Em março de 2007, muito feliz entrei no seminário, pois para mim seria a realização de um sonho, não simplesmente um sonho qualquer, mas um sonho grandemente significante, que estaria preenchendo aquela vontade vinda do coração. Não foi fácil porque não tinha o costume de viver longe dos meus pais, irmãos e colegas. Mas o bonito é que consegui superar essas dificuldades com a graça de Deus, porque acreditei que Deus está sempre comigo e que jamais me abandona.
Para mim todas as etapas no seminário foram significantes, porque sempre procurei viver melhor a doação, o serviço, a simplicidade em vista de permanecer fiel e perseverante em minha vocação. Mas este ano de 2011 tem sido um período de bastante discernimento, renúncias, e provações. No entanto, o bonito de tudo isso é que cada experiência vivida só me faz ter mais confiança no meu propósito, a meta a ser alcançado, o ser padre.
Nas dimensões do seminário sempre procurei viver de acordo com normas que o seminário nos proporciona, sempre disposto as necessidades, e aos trabalhos da casa. Aos estudos não sou tanto inteligente, mas gosto de ser esforçado, colocando em dias os trabalhos acadêmicos. Tanto a oração quanto a vida comunitária foram momentos fortes na minha formação, pois por meio dessas dimensões vivo com mais firmeza a missão. A missão é o lugar propício para o compromisso com a vocação, tudo porque é lá que posso conhecer de perto as necessidades, os anseios que as comunidades vivem. E nesse ano de 2011 não estou somente fazendo missão, no entanto, estou acima de tudo “vivendo a missão”, pois me coloco a disposição em ajudar, como verdadeiro discípulo e missionário de Jesus Cristo, não deixando de lado o sentido de aprender. E esse sentido de aprender com o povo tem sido maravilhoso.
O interessante na missão é o fato de que aos pouco vou assumido com mais responsabilidade a minha vocação; a ansiedade cresce, a vontade aumenta, e assim o propósito de entrega total a Deus vai se concretizando.
Uma pergunta que sempre soa e permanecerá soando nos meus ouvidos é se estou convicto.
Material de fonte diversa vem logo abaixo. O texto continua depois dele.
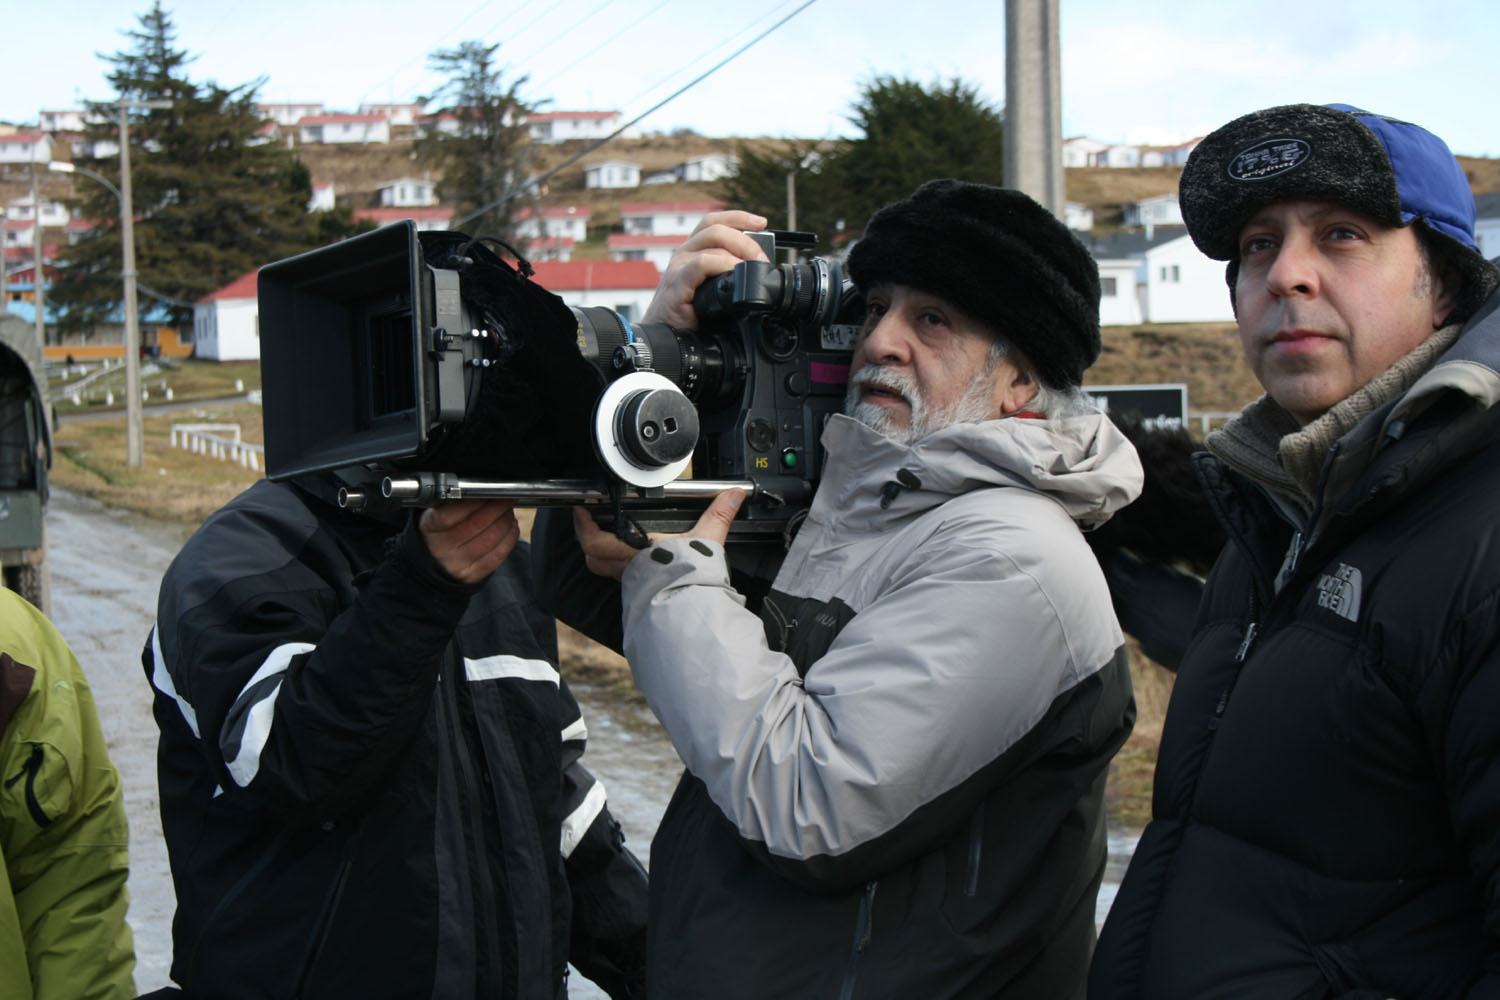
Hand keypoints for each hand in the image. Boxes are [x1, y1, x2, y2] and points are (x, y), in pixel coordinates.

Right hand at [419, 499, 520, 584]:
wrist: (436, 563)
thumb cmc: (442, 531)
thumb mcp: (437, 514)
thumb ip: (454, 502)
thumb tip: (485, 489)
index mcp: (430, 527)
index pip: (451, 513)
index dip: (476, 500)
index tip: (490, 490)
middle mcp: (441, 547)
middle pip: (477, 523)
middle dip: (498, 507)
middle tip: (507, 498)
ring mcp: (457, 563)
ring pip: (491, 538)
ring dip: (506, 521)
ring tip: (508, 512)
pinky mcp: (473, 574)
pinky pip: (498, 554)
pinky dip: (510, 537)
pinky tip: (510, 528)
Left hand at [572, 489, 746, 580]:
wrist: (695, 609)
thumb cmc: (694, 577)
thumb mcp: (707, 539)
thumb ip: (719, 513)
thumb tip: (734, 494)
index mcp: (636, 548)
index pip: (594, 539)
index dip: (583, 525)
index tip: (581, 509)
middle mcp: (628, 566)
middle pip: (592, 556)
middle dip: (588, 539)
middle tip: (589, 522)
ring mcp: (632, 582)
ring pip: (602, 569)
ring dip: (600, 555)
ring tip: (606, 539)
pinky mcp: (640, 593)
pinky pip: (619, 579)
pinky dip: (617, 568)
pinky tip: (631, 562)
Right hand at [642, 211, 769, 327]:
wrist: (666, 339)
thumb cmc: (690, 317)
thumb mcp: (713, 291)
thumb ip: (729, 277)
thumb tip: (759, 272)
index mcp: (693, 253)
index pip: (713, 222)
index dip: (738, 218)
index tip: (761, 222)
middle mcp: (684, 254)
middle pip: (716, 228)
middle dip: (745, 239)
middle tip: (762, 259)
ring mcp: (679, 266)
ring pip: (712, 239)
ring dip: (740, 251)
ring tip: (755, 267)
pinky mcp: (677, 282)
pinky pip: (702, 263)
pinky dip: (723, 265)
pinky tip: (735, 275)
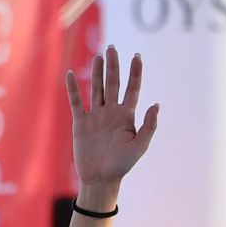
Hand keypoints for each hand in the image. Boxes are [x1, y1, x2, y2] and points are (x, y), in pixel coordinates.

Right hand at [66, 45, 159, 190]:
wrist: (101, 178)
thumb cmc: (122, 165)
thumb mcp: (140, 146)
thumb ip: (149, 126)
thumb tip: (155, 104)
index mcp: (127, 116)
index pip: (132, 89)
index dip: (135, 73)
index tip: (137, 56)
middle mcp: (111, 112)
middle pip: (113, 83)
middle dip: (113, 66)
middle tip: (112, 48)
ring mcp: (95, 115)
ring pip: (96, 88)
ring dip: (96, 72)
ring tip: (98, 55)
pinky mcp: (80, 122)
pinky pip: (76, 101)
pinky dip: (72, 88)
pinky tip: (70, 73)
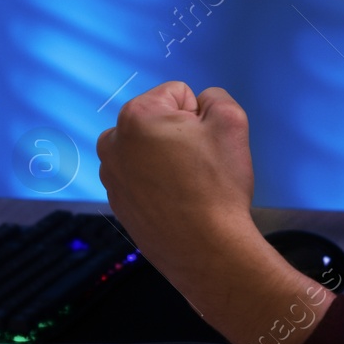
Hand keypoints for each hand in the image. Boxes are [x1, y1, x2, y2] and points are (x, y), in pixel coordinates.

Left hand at [97, 81, 257, 282]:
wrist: (206, 249)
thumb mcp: (231, 122)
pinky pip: (142, 178)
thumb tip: (202, 103)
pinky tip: (176, 201)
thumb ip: (215, 97)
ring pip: (147, 149)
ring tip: (187, 184)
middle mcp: (113, 143)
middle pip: (156, 121)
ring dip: (165, 158)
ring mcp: (111, 176)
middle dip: (177, 135)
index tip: (205, 142)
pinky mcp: (118, 203)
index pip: (177, 94)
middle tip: (198, 164)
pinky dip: (157, 184)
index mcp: (136, 116)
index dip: (199, 115)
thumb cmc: (217, 187)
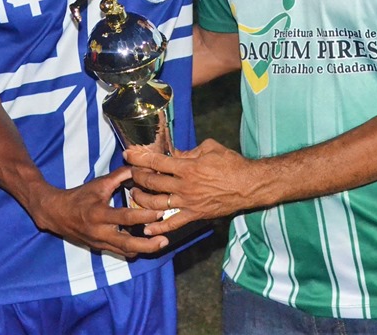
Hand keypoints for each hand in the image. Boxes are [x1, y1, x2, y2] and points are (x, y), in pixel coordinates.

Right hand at [30, 166, 167, 256]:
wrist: (57, 214)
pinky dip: (134, 250)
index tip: (160, 213)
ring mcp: (99, 243)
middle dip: (148, 244)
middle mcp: (99, 232)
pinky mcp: (100, 248)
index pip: (125, 217)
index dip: (144, 216)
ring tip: (161, 243)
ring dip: (144, 249)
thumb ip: (119, 176)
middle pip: (127, 244)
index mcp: (99, 214)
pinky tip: (146, 245)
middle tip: (165, 240)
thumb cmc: (80, 197)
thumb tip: (138, 167)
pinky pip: (119, 252)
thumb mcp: (99, 184)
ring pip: (125, 251)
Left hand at [126, 139, 255, 235]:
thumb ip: (190, 151)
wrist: (249, 185)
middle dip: (137, 177)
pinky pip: (172, 223)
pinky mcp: (194, 215)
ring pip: (156, 203)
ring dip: (141, 199)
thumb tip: (175, 154)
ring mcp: (188, 202)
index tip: (128, 154)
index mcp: (188, 166)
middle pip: (151, 182)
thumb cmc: (231, 163)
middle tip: (130, 173)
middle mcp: (184, 185)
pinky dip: (158, 227)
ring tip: (134, 194)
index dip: (139, 157)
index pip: (157, 161)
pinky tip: (146, 228)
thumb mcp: (210, 148)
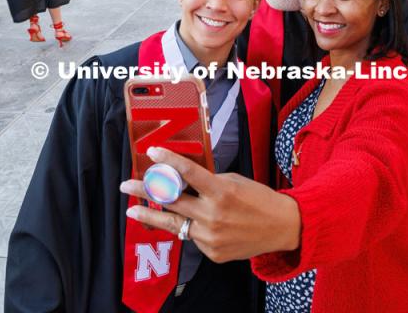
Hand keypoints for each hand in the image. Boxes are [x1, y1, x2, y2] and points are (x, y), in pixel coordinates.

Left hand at [120, 147, 300, 262]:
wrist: (281, 226)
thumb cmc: (259, 199)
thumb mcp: (235, 181)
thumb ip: (209, 182)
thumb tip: (185, 179)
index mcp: (221, 192)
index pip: (188, 173)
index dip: (167, 161)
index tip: (151, 153)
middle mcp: (213, 215)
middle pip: (171, 201)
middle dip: (145, 191)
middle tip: (126, 186)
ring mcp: (211, 237)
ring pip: (174, 224)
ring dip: (152, 216)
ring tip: (133, 211)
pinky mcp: (212, 253)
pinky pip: (193, 237)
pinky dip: (190, 228)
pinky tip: (192, 223)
No momento estou certo, contente de minha decisão, mas não é motivo de dizer que a resposta já está concretizada, porque posso muito bem estar mentindo, pois ainda há um longo caminho a percorrer. Penso que, não é de uma hora para outra que se tenha a resposta, mas vejo que ela vai acontecendo durante todo o processo de formação.
Alguns momentos que chamamos desafiadores, tais como: conviver com o diferente, equilíbrio no que se refere ao humano afetivo não vejo somente como desafios, mas também como descoberta, pois por meio deles estou amadurecendo e discernindo melhor a minha vocação.

Parabéns Mateus pelo seu tesemunho vocacional, a lógica de Deus será semrpe diferente da lógica dos homens, ou seja, Deus sempre nos supreenderá. Que Deus em sua infinita sabedoria possa conduzir você sempre no caminho da santidade. perseverança e força na caminhada. Deus o abençoe!!! Ut omnes unum sint!